Photo of Iwaya-Iwakage by IR. All photos are restricted.
This Iwakage blogsite gives you an introduction to the megaliths of Kanayama, and especially the Iwaya-Iwakage megaliths. All photos shown on this blogsite are the property of either professional photographer Shiho Tokuda (indicated by ST) or me (indicated by IR). Please do not use our photos without our permission.
Hello, I am Iwaya Rockbat, your guide to Iwaya-Iwakage. I would like to invite you to visit our megaliths in Kanayama town of Gifu Prefecture, in Central Japan. We have a marvelous site of huge boulders shaped by human hands thousands of years ago.

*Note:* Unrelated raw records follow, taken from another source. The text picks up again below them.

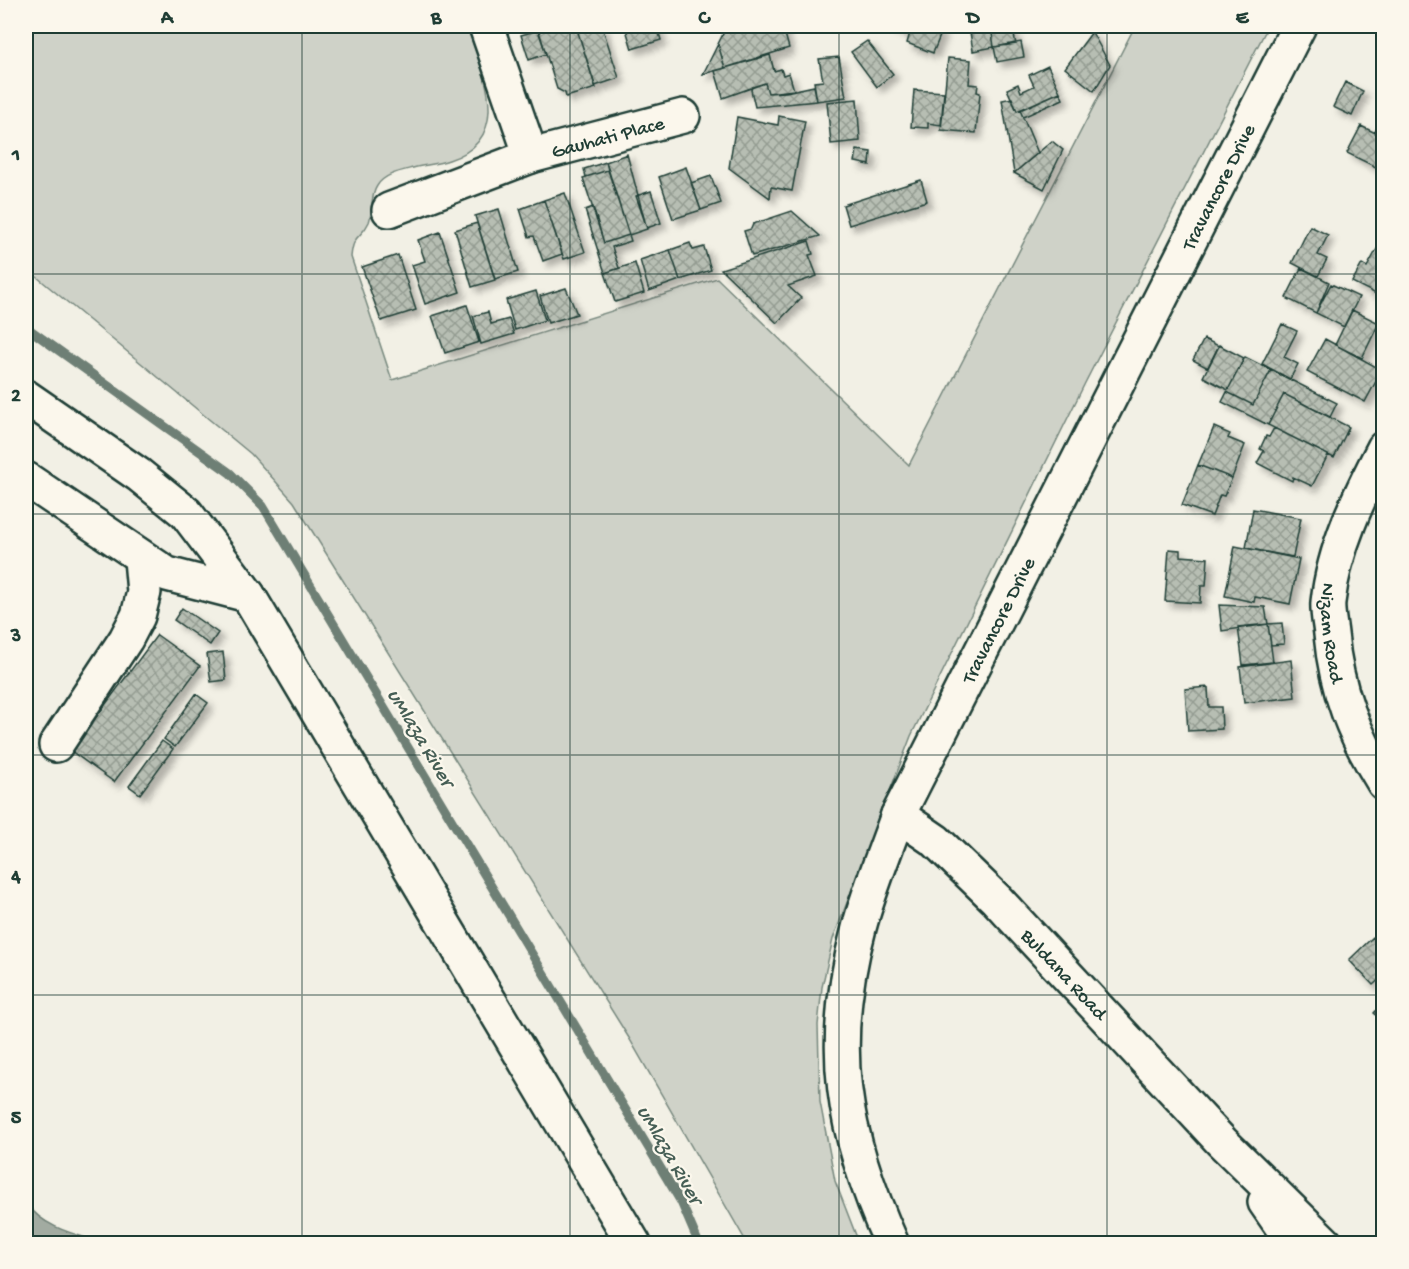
<svg xmlns="http://www.w3.org/2000/svg" width="1409" height="1269" font-family="'Gochi Hand',sans-serif">
	<defs>
		<pattern id="building-cross-hatch" width="8" height="8" patternUnits="userSpaceOnUse" patternTransform="scale(1.5)"><rect width="8" height="8" fill="#b7beb3"/><path d="M0 0l8 8M0 8l8-8" fill="none" stroke="#949c92"/></pattern>
		<filter id="shadow"><feDropShadow dx="5.5" dy="5.5" stdDeviation="3" flood-color="#0004"/></filter>
	</defs>
	<rect width="100%" height="100%" fill="#f2f0e5"/>
	<filter id="ink" filterUnits="userSpaceOnUse"><feTurbulence type="fractalNoise" baseFrequency=".0167" numOctaves="2"/><feDisplacementMap in="SourceGraphic" scale="12" xChannelSelector="R" yChannelSelector="G"/><feConvolveMatrix kernelMatrix="1 2 1 2 8 2 1 2 1" color-interpolation-filters="sRGB"/></filter>
	<g filter="url(#ink)">
		<!-- grass -->
		<path fill="#cfd2c8" stroke="#77887e" stroke-width="1.5" d="M26,26H467C482,71 516,138 449,160C438,164 425,165 413,168C401,171 384,174 377,186C370,196 373,211 369,222C362,238 353,233 351,257L392,380L717,278L909,465L1135,26H1268L1085,383L911,736L833,939L822,987L818,1025L820,1102L835,1181L859,1243H747L629,1038L294,502L251,454L26,268Z"/>
		<!-- water -->
		<path fill="#a2aba1" stroke="#6e7f75" stroke-width="1.5" d="M26,1203C44,1228 74,1234 103,1243H26Z"/>
		<g fill="none" stroke-linecap="round" stroke-linejoin="round">
			<!-- stream -->
			<path stroke="#6e7f75" stroke-width="9" d="M26,327L230,473L263,506L681,1202L699,1244"/>
		</g>
		<!-- building -->
		<path fill="url(#building-cross-hatch)" stroke="#1f3d34" stroke-width="1.5" filter="url(#shadow)" d="M545,26H576L596,88L566,97L565,93L557,89L538,28Z
			M576,26H602L619,78L595,86Z
			M625,26H657L661,40L632,49Z
			M727,26H774L776,30L783,27L789,48L725,68L718,44Z
			M887,26H912L908,34Z
			M912,26H933L942,31L933,53L907,43Z
			M973,26H991L994,47L973,51L970,32L974,31Z
			M991,26H1012L1016,44L994,47Z
			M538,30L546,54L529,60L521,35Z
			M1092,32L1110,65L1094,91L1065,68Z
			M867,41L893,74L877,87L851,52Z
			M1021,42L1024,57L997,62L994,47Z
			M718,44L725,68L703,74Z
			M770,55L774,71L781,69L783,75L789,73L794,90L768,93L765,83L723,98L715,71Z
			M839,57L846,97L817,101L814,82L823,81L819,59Z
			M948,58L971,60L969,84L978,85L977,92L980,93L976,133L941,130Z
			M1048,66L1060,92L1017,111L1007,89L1018,84L1021,92L1034,86L1029,75Z
			M1345,82L1363,91L1352,116L1333,107Z
			M765,83L768,93L786,92L814,86L817,101L755,107L751,90L752,87Z
			M914,90L944,92L941,125L928,123V128L911,127Z
			M1060,92L1063,99L1023,117L1020,110Z
			M1012,98L1017,111L1020,110L1038,153L1014,173L1002,100Z
			M857,99L860,141L831,144L827,102Z
			M1384,114V137L1375,132Z
			M779,116L805,121L792,191L771,187L770,198L729,168L737,117L778,125Z
			M1361,126L1384,137V171L1347,153Z
			M1052,141L1063,150L1044,189L1014,173Z
			M857,150L871,152L870,165L855,162Z
			M627,154L647,229L629,235L606,162Z
			M606,162L608,170L586,177L584,169Z
			M686,167L701,210L673,219L659,177Z
			M608,170L629,235L604,243L583,178Z
			M711,176L721,203L701,210L691,183Z
			M921,180L927,201L849,225L843,205Z
			M651,191L661,223L647,228L636,196Z
			M565,193L585,252L564,259L544,200Z
			M544,200L562,254L543,261L534,236L529,237L520,209Z
			M593,207L604,243L629,235L631,241L612,247L619,268L605,273L585,210Z
			M499,209L518,272L495,279L475,216Z
			M792,211L820,236L752,256L744,231L751,229L753,224Z
			M477,223L495,280L472,287L455,230Z
			M1310,226L1328,235L1318,255L1327,259L1318,276L1292,263Z
			M440,232L460,292L425,304L412,265L425,261L418,240Z
			M809,241L813,254L809,255L817,276L788,286L801,298L777,323L721,269Z
			M690,243L693,250L704,247L711,270L680,280L670,250Z
			M1377,249L1384,252V298L1352,282L1362,264L1367,267Z
			M670,250L680,280L649,291L640,260Z
			M398,255L416,310L381,321L362,267Z
			M635,263L644,293L615,302L605,273Z
			M1301,268L1329,282L1316,313L1286,298Z
			M1331,284L1359,297L1344,327L1316,313Z
			M566,288L577,314L548,323L540,296Z
			M536,291L545,320L515,330L506,300Z
			M467,305L479,342L445,353L432,316Z
			M1352,310L1379,323L1362,358L1335,345Z
			M488,312L491,324L509,319L514,334L481,344L473,316Z
			M1282,324L1297,331L1284,357L1298,364L1290,379L1262,364Z
			M1204,339L1219,346L1208,368L1193,360Z
			M1325,339L1382,370L1365,402L1307,372Z
			M1219,345L1244,358L1228,390L1203,377Z
			M1245,357L1271,370L1253,405L1227,392Z
			M1271,370L1337,403L1330,417L1284,394L1268,425L1222,402L1227,392L1253,405Z
			M1284,394L1349,427L1334,458L1268,425Z
			M1214,427L1230,434L1228,438L1245,445L1232,478L1198,465Z
			M1274,428L1328,455L1312,486L1293,477L1292,481L1257,463L1264,451L1260,449L1266,436L1269,437Z
			M1198,465L1232,478L1224,496L1220,495L1212,516L1182,505Z
			M1253,509L1301,518L1293,557L1246,548Z
			M1235,546L1299,559L1290,604L1255,597L1254,602L1225,596Z
			M1169,549L1180,550V556L1208,558L1206,586H1201L1200,603L1165,601Z
			M1219,605L1265,607L1268,624L1222,631Z
			M182,608L218,633L210,645L174,620Z
			M1282,623L1284,644L1271,645L1268,624Z
			M1268,624L1273,662L1243,665L1238,627Z
			M157,635L200,666L114,782L71,751Z
			M223,652L226,680L211,682L207,654Z
			M1291,660L1295,697L1244,703L1240,667Z
			M1208,687L1209,707H1221L1222,729L1188,731L1185,689Z
			M196,694L208,703L175,747L164,739Z
			M162,741L173,749L140,794L129,786Z
			M1373,937L1384,948L1378,957L1384,963V975L1373,985L1349,960Z
			M1384,1002V1022L1374,1013Z"/>
		<g fill="none" stroke-linecap="round" stroke-linejoin="round">
			<!-- minor casing -->
			<g stroke="#1f3d34" stroke-width="38">
				<g id="minor">
					<path d="M486,26L531,156"/>
					<path id="s1" d="M389,210L531,156L683,116"/>
					<path d="M26,397L139,475L186,513L248,595L634,1244"/>
					<path id="s2" d="M1384,448C1359,496 1334,548 1328,602C1327,612 1330,624 1331,634C1336,690 1354,735 1384,783"/>
					<path d="M26,479L167,574L248,595"/>
					<path d="M56,745L126,639L138,616L144,592L141,559"/>
					<path id="s3" d="M898,815L936,841L996,899L1222,1142L1326,1244"/>
					<path d="M1265,1202L1294,1244"/>
					<path id="s4" d="M892,1244C842,1134 827,1046 859,928C869,890 885,852 898,815L1299,26"/>
				</g>
			</g>
			<!-- minor -->
			<use href="#minor" stroke="#fbf7ec" stroke-width="33"/>
		</g>
	</g>
	<!-- grid -->
	<path fill="none" stroke="#1f3d34" stroke-width="1.5" stroke-opacity="0.55" d="M302,26V1244M570,26V1244M839,26V1244M1107,26V1244M26,274H1384M26,514H1384M26,755H1384M26,995H1384"/>
	<g text-anchor="middle" stroke-width="4.5" stroke-linejoin="round" paint-order="stroke">
		<!-- street labels -->
		<g font-size="20" fill="#1f3d34" stroke="#fbf7ec">
			<text dy="7" stroke="none"><textPath href="#s1" startOffset="231">Gauhati Place</textPath></text>
			<text dy="7" stroke="none"><textPath href="#s4" startOffset="1150">Travancore Drive</textPath></text>
			<text dy="7" stroke="none"><textPath href="#s4" startOffset="664">Travancore Drive</textPath></text>
			<text dy="7" stroke="none"><textPath href="#s2" startOffset="196">Nizam Road</textPath></text>
			<text dy="7" stroke="none"><textPath href="#s3" startOffset="231">Buldana Road</textPath></text>
		</g>
		<!-- water labels -->
		<g font-size="21" font-style="italic" fill="#465e55" stroke="#fbf7ec">
			<text transform="translate(422 737) rotate(59)" y="7">uMlaza River</text>
			<text transform="translate(671 1154) rotate(60)" y="7">uMlaza River</text>
		</g>
	</g>
	<!-- margin -->
	<rect width="1409" height="1269" fill="none" stroke="#fbf7ec" stroke-width="66"/>
	<rect x="33" y="33" width="1343" height="1203" fill="none" stroke="#1f3d34" stroke-width="2"/>
	<g font-size="20" text-anchor="middle" font-weight="bold" fill="#1f3d34">
		<text x="167" y="23">A</text>
		<text x="436" y="23">B</text>
		<text x="704" y="23">C</text>
		<text x="973" y="23">D</text>
		<text x="1242" y="23">E</text>
		<text x="16" y="160">1</text>
		<text x="16" y="401">2</text>
		<text x="16" y="641">3</text>
		<text x="16" y="882">4</text>
		<text x="16" y="1123">5</text>
	</g>
</svg>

What are the megaliths for? To observe the movement of the sun and thereby determine a nearly perfect solar calendar.
Iwaya いわや 岩屋 means cavern or grotto. 窟 The second kanji itself is iwaya, cavern. Together with 岩 iwa, boulder, it emphasizes a cave made of boulders. To us it means more: a human-made megalithic structure with an interior chamber like a house. Moreover, the word iwakage means shade of the megaliths when we are inside the cavern. My deepest wish is to share with you, dear Reader, this living treasure which is a monument to the study of our solar calendar as measured by our megalithic ancestors. This is moreover a monument to the great capacity of the human mind and the endeavor to bequeath to us such a magnificent solar observatory. This observatory has been operating for thousands of years, and for at least three thousand years has been determining four-year and 128-year leap year cycles with super-high accuracy. The Kanayama solar calendar is finer than the Gregorian calendar that we use. You will learn all this here, and more. Please enjoy your visit to this blogsite, and please visit us at Iwaya-Iwakage.
The Megaliths of Kanayama
The magnificent megalithic sites of Kanayama are found among the trees next to a bubbling stream in the Iwaya Valley close to the Iwaya Dams. When the dams were built to harness the Mazegawa in the 1960s and 70s, many remains of the Jomon period were found. The Jomon period lasted from about 12,000 BCE (possibly 14,500 BCE) to 300 BCE. These megalithic constructions were built thousands of years ago, perhaps around the time of the Egyptian pyramids since there are certain similarities of solar calendrics.
There are three groupings of the Kanayama megaliths, two close to each other in the Iwaya Valley and one due east on top of the nearby Higashinoyama mountain. The three clusters of megaliths are referred to as Higashinoyama (eastern mountain), Senkoku-ishi (carved stone), and Iwaya-Iwakage (boulder chamber). Although the presence of the megaliths was known to the local residents, and indeed there are a torii and little shrines indicating a sacred site, the why of the megaliths was a mystery. In the late 1990s Y. Kobayashi and S. Tokuda began investigating them. The information which I present to you is made available through the gracious courtesy of Kobayashi-san and Tokuda-san. Their website is here: http://www.seiryu.ne.jp/~kankou-kanayama/megaliths/index.html, and their Japanese blog here: http://blog.livedoor.jp/kanayama_tour-kanayamamegaliths/archives/cat_568477.html.
It is remarkable that a solar observatory can be efficient even in the mountains at north latitude 35 degrees all year round. This is possible due to ingenuous design and astute selection of location.